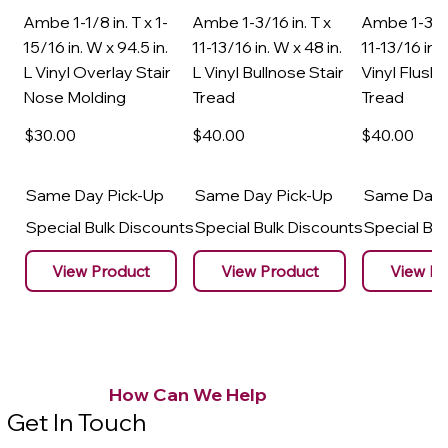
Ambe 1-1/8 in. T x 1-
Ambe 1-3/16 in. T x
Ambe 1-3/16
15/16 in. W x 94.5 in.
11-13/16 in. W x 48 in.
11-13/16 in. 
L Vinyl Overlay Stair
L Vinyl Bullnose Stair
Vinyl Flush 
Nose Molding
Tread
Tread
$30
.00
$40
.00
$40
.00
Same Day Pick-Up
Same Day Pick-Up
Same Day 
Special Bulk Discounts
Special Bulk Discounts
Special Bu
View Product
View Product
View Pr
How Can We Help
Get In Touch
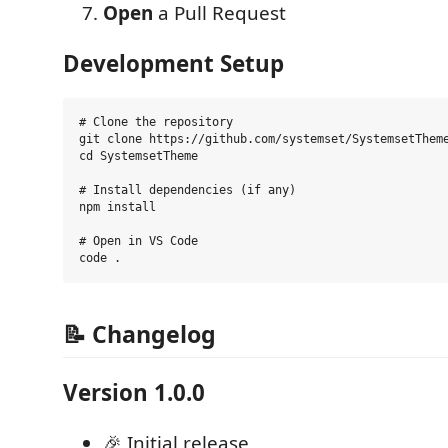
Open
a Pull Request
Development Setup
# Clone the repository

git clone https://github.com/systemset/SystemsetTheme
cd SystemsetTheme

# Install dependencies (if any)

npm install

# Open in VS Code

📝 Changelog
Version 1.0.0
🎉 Initial release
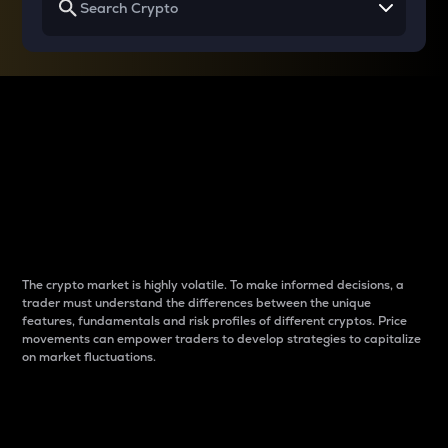
Why do differences
between cryptos matter
to traders?
The crypto market is highly volatile. To make informed decisions, a
trader must understand the differences between the unique
features, fundamentals and risk profiles of different cryptos. Price
movements can empower traders to develop strategies to capitalize
on market fluctuations.
Introduction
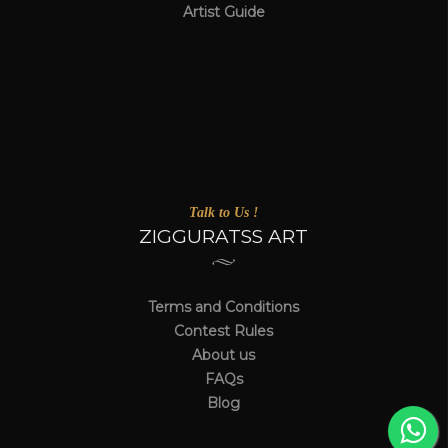
Artist Guide
Talk to Us !
ZIGGURATSS ART
Terms and Conditions
Contest Rules
About us
FAQs
Blog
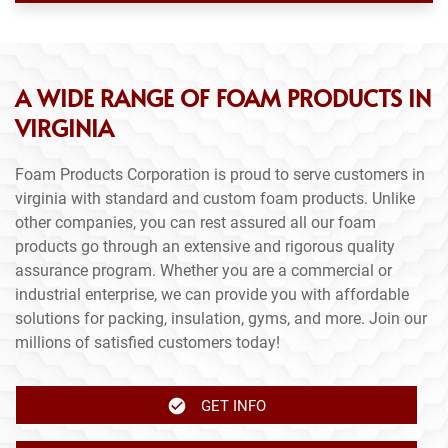
A WIDE RANGE OF FOAM PRODUCTS IN
VIRGINIA
Foam Products Corporation is proud to serve customers in
virginia with standard and custom foam products. Unlike
other companies, you can rest assured all our foam
products go through an extensive and rigorous quality
assurance program. Whether you are a commercial or
industrial enterprise, we can provide you with affordable
solutions for packing, insulation, gyms, and more. Join our
millions of satisfied customers today!
GET INFO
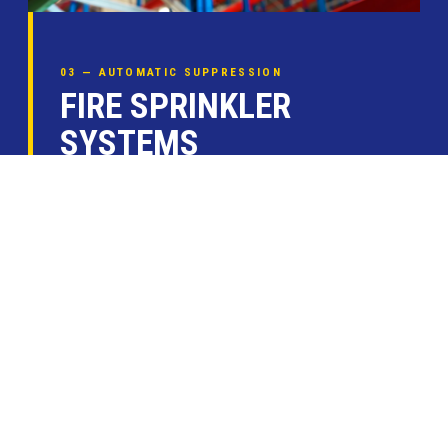
03 — AUTOMATIC SUPPRESSION
FIRE SPRINKLER
SYSTEMS
Kauffman Co. designs, installs, and services
complete automatic fire sprinkler systems for
commercial, industrial, and multi-family
residential occupancies across the Houston
area.
Wet-pipe & dry-pipe system design
Pre-action & deluge configurations
Annual inspection & flow testing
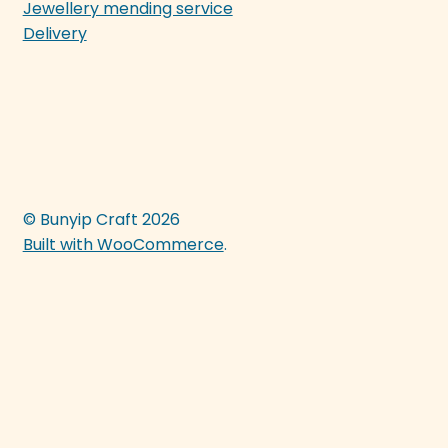
Jewellery mending service
Delivery
© Bunyip Craft 2026
Built with WooCommerce
.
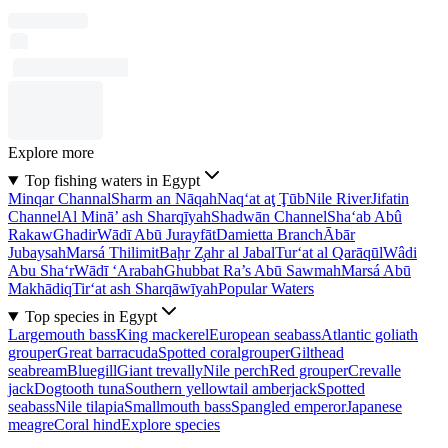
Explore more
Top fishing waters in Egypt
Minqar Channal
Sharm an Nāqah
Naq‘at aţ Ţūb
Nile River
Jifatin
Channel
Al Minā’ ash Sharqīyah
Shadwān Channel
Sha‘ab Abû
Rakaw
Ghadir
Wādī Abū Jurayfāt
Damietta Branch
Ābār
Jubaysah
Marsá Thilimit
Baḩr Z̧ahr al Jabal
Tur‘at al Qarāqūl
Wâdi
Abu Sha‘r
Wādī ‘Arabah
Ghubbat Ra’s Abū Sawmah
Marsá Abū
Makhādiq
Tir‘at ash Sharqāwīyah
Popular Waters
Top species in Egypt
Largemouth bass
King mackerel
European seabass
Atlantic goliath
grouper
Great barracuda
Spotted coralgrouper
Gilthead
seabream
Bluegill
Giant trevally
Nile perch
Red grouper
Crevalle
jack
Dogtooth tuna
Southern yellowtail amberjack
Spotted
seabass
Nile tilapia
Smallmouth bass
Spangled emperor
Japanese
meagre
Coral hind
Explore species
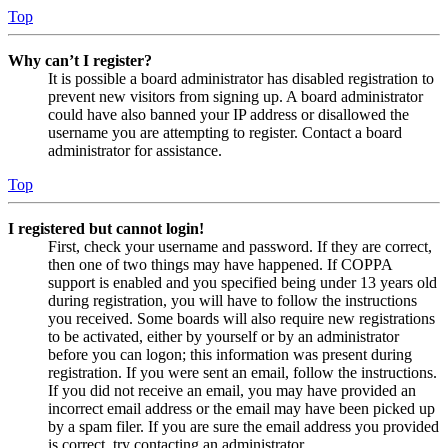
Top
Why can’t I register?
It is possible a board administrator has disabled registration to
prevent new visitors from signing up. A board administrator
could have also banned your IP address or disallowed the
username you are attempting to register. Contact a board
administrator for assistance.
Top
I registered but cannot login!
First, check your username and password. If they are correct,
then one of two things may have happened. If COPPA
support is enabled and you specified being under 13 years old
during registration, you will have to follow the instructions
you received. Some boards will also require new registrations
to be activated, either by yourself or by an administrator
before you can logon; this information was present during
registration. If you were sent an email, follow the instructions.
If you did not receive an email, you may have provided an
incorrect email address or the email may have been picked up
by a spam filer. If you are sure the email address you provided
is correct, try contacting an administrator.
........
*ACTION ITEM*. Without the pictures, repeat every line of the material above exactly.

*RESPONSE TO THIS TASK*.
Ambe 1-1/8 in. T x 1-
Ambe 1-3/16 in. T x
Ambe 1-3/16
15/16 in. W x 94.5 in.
11-13/16 in. W x 48 in.
11-13/16 in. 
L Vinyl Overlay Stair
L Vinyl Bullnose Stair
Vinyl Flush 
Nose Molding
Tread
Tread
$30
.00
$40
.00
$40
.00
Same Day Pick-Up
Same Day Pick-Up
Same Day 
Special Bulk Discounts
Special Bulk Discounts
Special Bu
View Product
View Product
View Pr
How Can We Help
Get In Touch
Open
a Pull Request
Development Setup
# Clone the repository

git clone https://github.com/systemset/SystemsetTheme
cd SystemsetTheme

# Install dependencies (if any)

npm install

# Open in VS Code

📝 Changelog
Version 1.0.0
🎉 Initial release
Why do differences
between cryptos matter
to traders?
The crypto market is highly volatile. To make informed decisions, a
trader must understand the differences between the unique
features, fundamentals and risk profiles of different cryptos. Price
movements can empower traders to develop strategies to capitalize
on market fluctuations.
Introduction
Artist Guide
Talk to Us !
ZIGGURATSS ART
Terms and Conditions
Contest Rules
About us
FAQs
Blog
A WIDE RANGE OF FOAM PRODUCTS IN
VIRGINIA
Foam Products Corporation is proud to serve customers in
virginia with standard and custom foam products. Unlike
other companies, you can rest assured all our foam
products go through an extensive and rigorous quality
assurance program. Whether you are a commercial or
industrial enterprise, we can provide you with affordable
solutions for packing, insulation, gyms, and more. Join our
millions of satisfied customers today!
GET INFO
03 — AUTOMATIC SUPPRESSION
FIRE SPRINKLER
SYSTEMS
Kauffman Co. designs, installs, and services
complete automatic fire sprinkler systems for
commercial, industrial, and multi-family
residential occupancies across the Houston
area.
Wet-pipe & dry-pipe system design
Pre-action & deluge configurations
Annual inspection & flow testing
Jewellery mending service
Delivery
© Bunyip Craft 2026
Built with WooCommerce
.
Explore more
Top fishing waters in Egypt
Minqar Channal
Sharm an Nāqah
Naq‘at aţ Ţūb
Nile River
Jifatin
Channel
Al Minā’ ash Sharqīyah
Shadwān Channel
Sha‘ab Abû
Rakaw
Ghadir
Wādī Abū Jurayfāt
Damietta Branch
Ābār
Jubaysah
Marsá Thilimit
Baḩr Z̧ahr al Jabal
Tur‘at al Qarāqūl
Wâdi
Abu Sha‘r
Wādī ‘Arabah
Ghubbat Ra’s Abū Sawmah
Marsá Abū
Makhādiq
Tir‘at ash Sharqāwīyah
Popular Waters
Top species in Egypt
Largemouth bass
King mackerel
European seabass
Atlantic goliath
grouper
Great barracuda
Spotted coralgrouper
Gilthead
seabream
Bluegill
Giant trevally
Nile perch
Red grouper
Crevalle
jack
Dogtooth tuna
Southern yellowtail amberjack
Spotted
seabass
Nile tilapia
Smallmouth bass
Spangled emperor
Japanese
meagre
Coral hind
Explore species
Top
Why can’t I register?
It is possible a board administrator has disabled registration to
prevent new visitors from signing up. A board administrator
could have also banned your IP address or disallowed the
username you are attempting to register. Contact a board
administrator for assistance.
Top
I registered but cannot login!
First, check your username and password. If they are correct,
then one of two things may have happened. If COPPA
support is enabled and you specified being under 13 years old
during registration, you will have to follow the instructions
you received. Some boards will also require new registrations
to be activated, either by yourself or by an administrator
before you can logon; this information was present during
registration. If you were sent an email, follow the instructions.
If you did not receive an email, you may have provided an
incorrect email address or the email may have been picked up
by a spam filer. If you are sure the email address you provided
is correct, try contacting an administrator.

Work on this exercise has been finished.